Watching the bold Lizzie turn 90 the other day – and by Lizzie I mean the Queen, not Lizzie who has been a stalwart of the Cathcart and District Floral Art club scene since VE night – this correspondent was struck by the fact that Her Majesty looked fairly brassed off by all the general pomp, palaver and plootering. One could sympathise, of course. Pretty soon, I too will be reaching a jowl-shuddering vintage which has a big fat zero stuck on the end of it although this particular birthday won’t be accompanied by national flag waving, commemorative dish cloots and quaint Royal Worcester round hinged trinket boxes. Like HRH, I’d pondered having a celebratory meal and feasting on something suitably hoity-toity but where do you buy unicorn fillets in a swan blood jus these days? It’ll just have to be egg and chips.

Yes, time fairly hurtles by. It doesn’t seem like four years since Andy Murray battered and clattered his way to tennis gold in the London Olympics. Here in 2016, it’s the gowfers who will be trying to swipe and swoosh their way to a medal in Rio. Well, some of them. With major champions like Adam Scott and Louis Oosthuizen recently stating that they will not be available for selection for their respective nations, there is a fear of a domino effect among the great and the good of the game. Let’s hope not.

It’s easy to make sceptical snortings about golf’s inclusion in the Games. Since its return was confirmed back in 2009, the general consensus has been that it is not the pinnacle of the game. That, of course, is an obvious yet valid point and the incidents over the past week have only highlighted golf’s awkward position. There will be a rhythmic gymnast who has dedicated her entire sporting existence to getting to Rio for perhaps a once in a lifetime opportunity while the likes of Scott and others can just say ‘sod this’ at the drop of a sponsored hat and nonchalantly give it a miss. It’s a bit of a kick in the teeth for those other sportsmen and sportswomen who have put all that blood, sweat, tears and a bit more sweat into achieving their Olympic dream. Golf is selfish game and to a wider audience in places where the sport is in its infancy, the withdrawals hardly make for great PR. Nevertheless, the very fact that golf now as Olympic status means it has generated funding in developing countries which would never have got that otherwise. In terms of growing the game, it is already serving a purpose.

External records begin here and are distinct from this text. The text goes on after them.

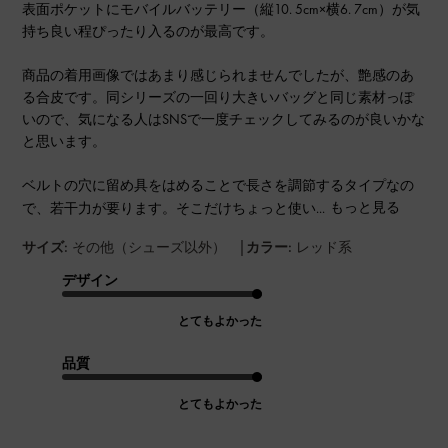
表面ポケットにモバイルバッテリー（縦10. 5cm×横6. 7cm）が気
持ち良い程ぴったり入るのが最高です。
商品の着用画像ではあまり感じられませんでしたが、艶感のあ
る合皮です。同シリーズの一回り大きいバッグと同じ素材っぽ
いので、気になる人はSNSで一度チェックしてみるのが良いかな
と思います。
ベルトの穴に留め具をはめることで長さを調節するタイプなの
で、若干力が要ります。そこだけちょっと使い...
もっと見る
|
サイズ:
その他（シューズ以外）
カラー:
レッド系
デザイン
とてもよかった
品質
とてもよかった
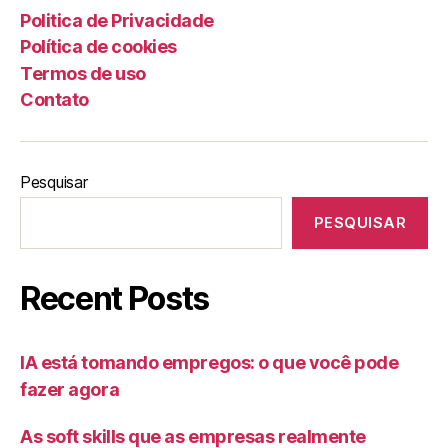
Politica de Privacidade
Política de cookies
Termos de uso
Contato
Pesquisar
PESQUISAR
Recent Posts
IA está tomando empregos: o que você pode
fazer agora
As soft skills que as empresas realmente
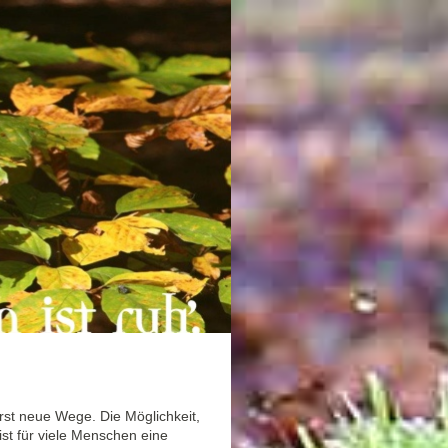
rst neue Wege. Die Möglichkeit,
st für viele Menschen eine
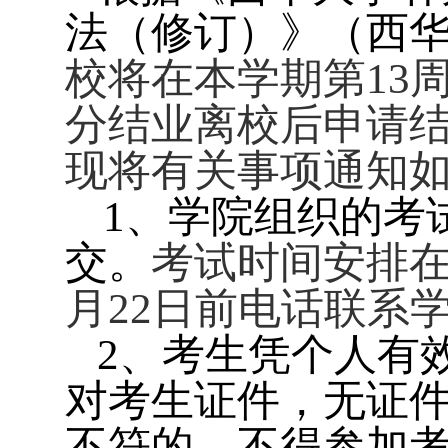
法（修订）》（西
校将在本学期第
13
分结业离校后申请
现将有关事项通知
1
、学院组织的考
交。
考试时间安排
月
22
日前电话联系
2
、考生凭个人有
对考生证件，无证
不符的，不得参加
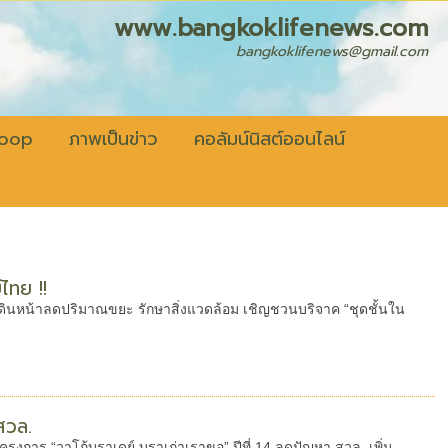
fenews.com
bangkoklifenews@gmail.com
coop
ภาพเป็นข่าว
คอลัมน์นิสต์ออนไลน์
ไทย !!
้” เดินหน้าลดปริมาณขยะ รักษาสิ่งแวดล้อม เชิญชวนบริจาค “ชุดชั้นใน
สวล.
ครงการ “วาโก้บราเดย์ บราเก่าเราขอ” ปีที่ 14 ลดปัญหา สวล. เพิ่ม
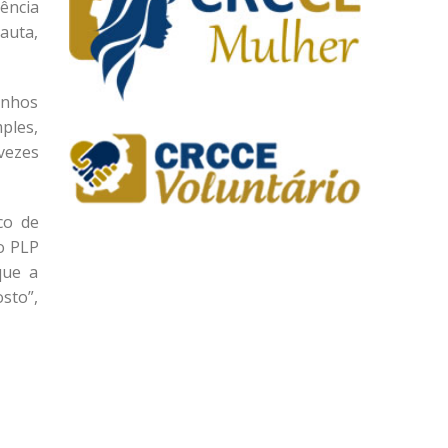
ência
auta,
inhos
ples,
vezes
co de
o PLP
que a
sto”,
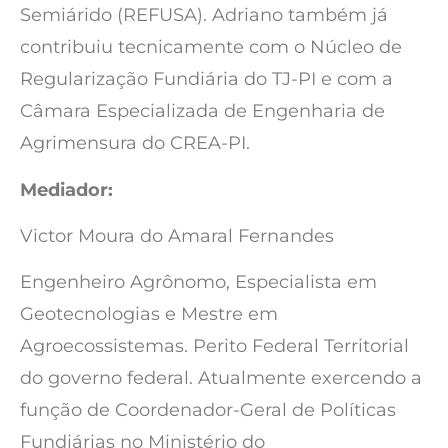
Semiárido (REFUSA). Adriano também já
contribuiu tecnicamente com o Núcleo de
Regularização Fundiária do TJ-PI e com a
Câmara Especializada de Engenharia de
Agrimensura do CREA-PI.
Mediador:
Victor Moura do Amaral Fernandes
Engenheiro Agrônomo, Especialista em
Geotecnologias e Mestre em
Agroecossistemas. Perito Federal Territorial
do governo federal. Atualmente exercendo a
função de Coordenador-Geral de Políticas
Fundiárias no Ministério do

Yes, there are groanings and grousings about the fact that the format is just a run-of-the-mill 72-hole strokeplay event while there are moanings and mutterings – not from the far more enthusiastic women golfers it has to be said - about the problems caused by shoehorning Olympic golf into the kind of jam-packed schedule that would make a tin of sardines look refreshingly roomy.

But when you’re dipping the toe back into the waters again after 112 years, it’s never going to be a perfect re-introduction. Scott, who was never interested in playing Olympic golf in the first instance and probably could have confirmed his withdrawal years ago, suggested it would be nothing more than “an exhibition”. Fair enough, but then some bearded cynics propping up the bar in the Red Lion howff in Prestwick back in 1860 probably thought the same thing about the very first Open Championship when eight players pitched up for a batter about over the town’s great links. Prestige simply doesn’t happen overnight. The modern majors in golf are different now to what they were back in the day and, who knows, this process of evolution could see an Olympic medal become equally as sought after in years to come. Only time will tell. What the future brings can’t be mapped out on a strokesaver, but in the present Olympic golf may as well be welcomed. The scarcity of a gold medal is its strength. It’s never been dangled in front of our golfing superstars before and it should be embraced.

And let’s face it. The idea of a Jordan Spieth or a Rory McIlroy waiting patiently outside the communal toilets in the athletes’ village as a Greco-Roman wrestler from Turkmenistan mulls over life’s subtle nuances in the cubicle is a whimsical notion that’s worth its weight in Olympic gold.